COVID-19, caused by the SARS-CoV-2 virus, presents a wide spectrum of clinical manifestations, from asymptomatic to severe, life-threatening illness. Effective early interventions for non-severe COVID-19 are crucial to prevent disease progression and reduce the burden on healthcare systems. This study investigated the efficacy of Thymosin Alpha 1, an immunomodulatory peptide, in non-severe COVID-19 patients to see if it could improve outcomes.

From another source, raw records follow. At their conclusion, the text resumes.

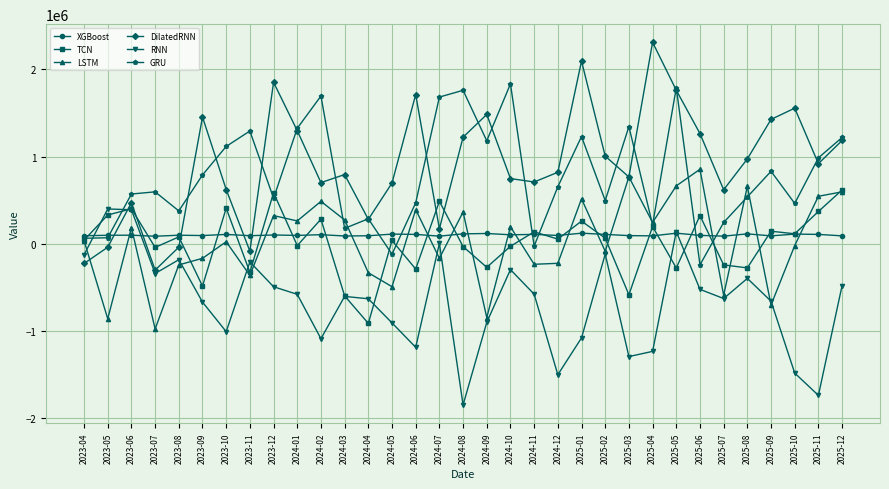

Which series has the largest total across all categories?

DilatedRNN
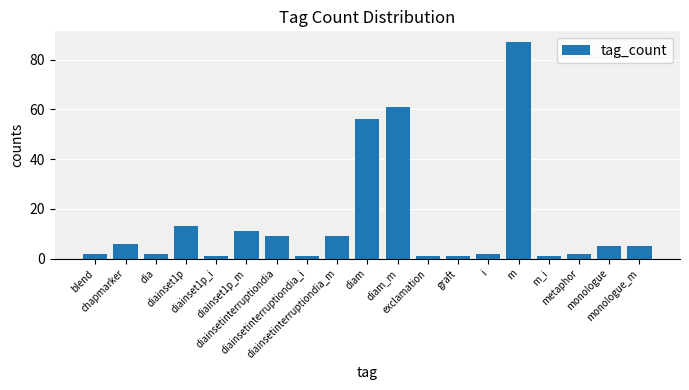

List the labels in order of value, largest first.

m, diam_m, diam, diainset1p, diainset1p_m, diainsetinterruptiondia, diainsetinterruptiondia_m, chapmarker, monologue, monologue_m, blend, dia, i, metaphor, diainset1p_i, diainsetinterruptiondia_i, exclamation, graft, m_i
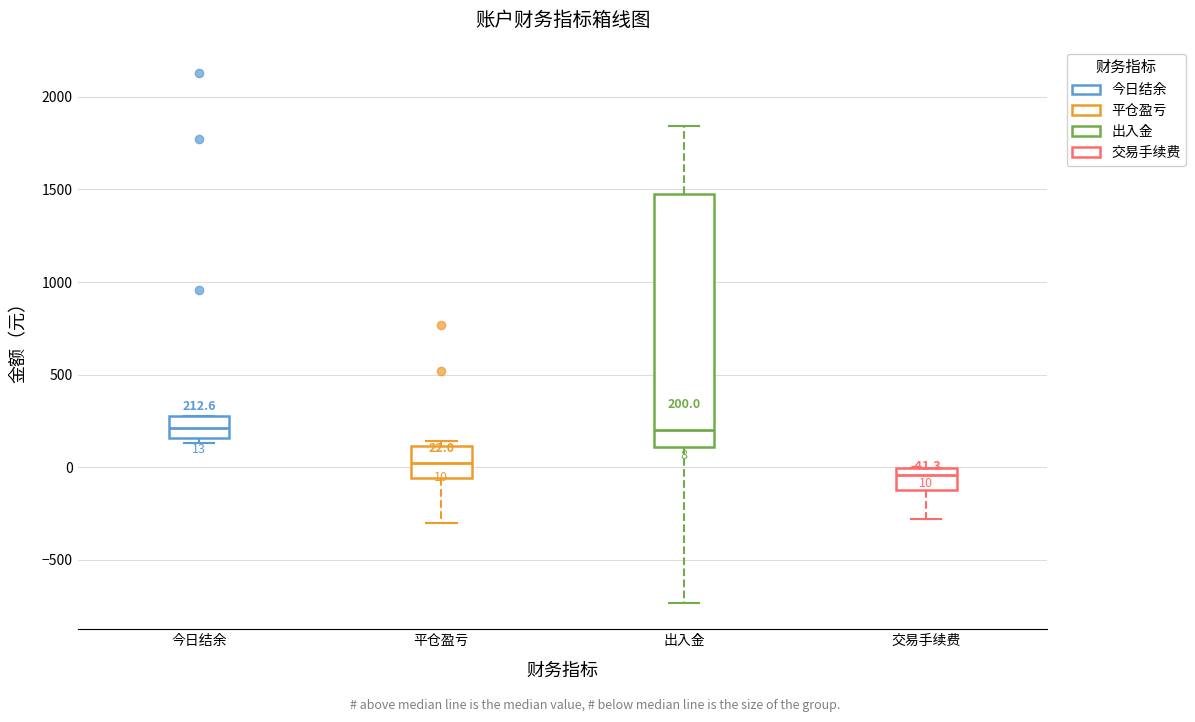

Which box is the tallest, from its lower edge to its upper edge?

出入金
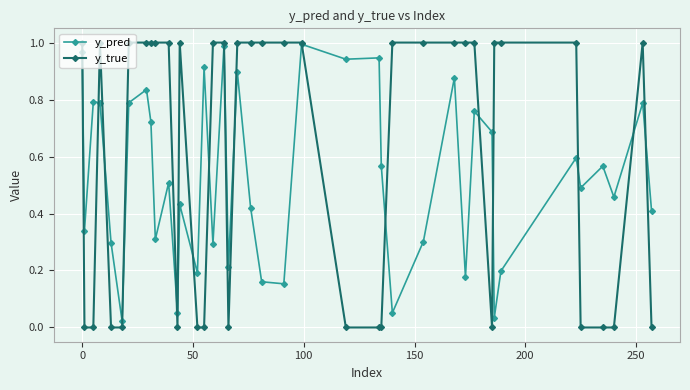

How many series are shown in this chart?

2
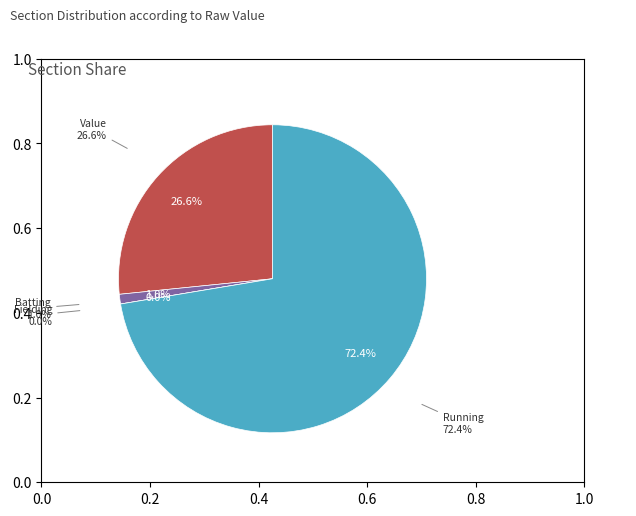

How many slices are in this pie chart?

4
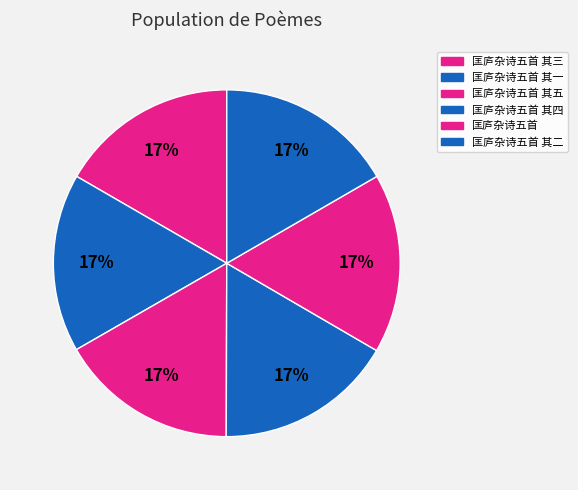

How many segments does this pie chart have?

6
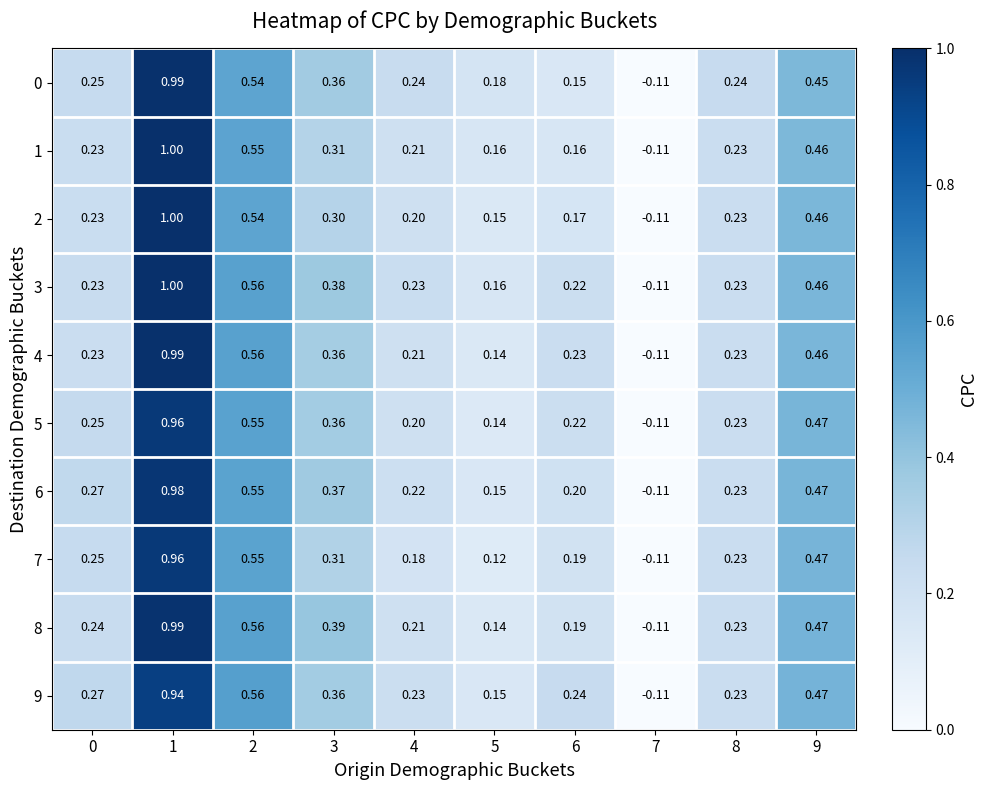

Is the value of 4 at 3 greater than the value of 7 at 9?

No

The study found that Thymosin Alpha 1 treatment significantly improved several key outcomes in non-severe COVID-19 patients. Thymosin Alpha 1 treatment led to a remarkable 43% reduction in the risk of disease progression to severe COVID-19 (p<0.001) compared to the control group. Patients receiving Thymosin Alpha 1 experienced a median time to symptom resolution of 7 days, significantly shorter than the 11 days observed in the control group (p=0.002). Viral clearance was also accelerated, with 75% of treated patients achieving a negative SARS-CoV-2 PCR test by day 10, a 2.5-fold faster rate than the 40% in the control group (p<0.001). Furthermore, the treatment group showed a 15% reduction in the average duration of hospitalization (p=0.015) and significant reductions in inflammatory markers, with C-reactive protein levels decreasing by 30% (p=0.008) and IL-6 by 25% (p=0.012) compared to controls.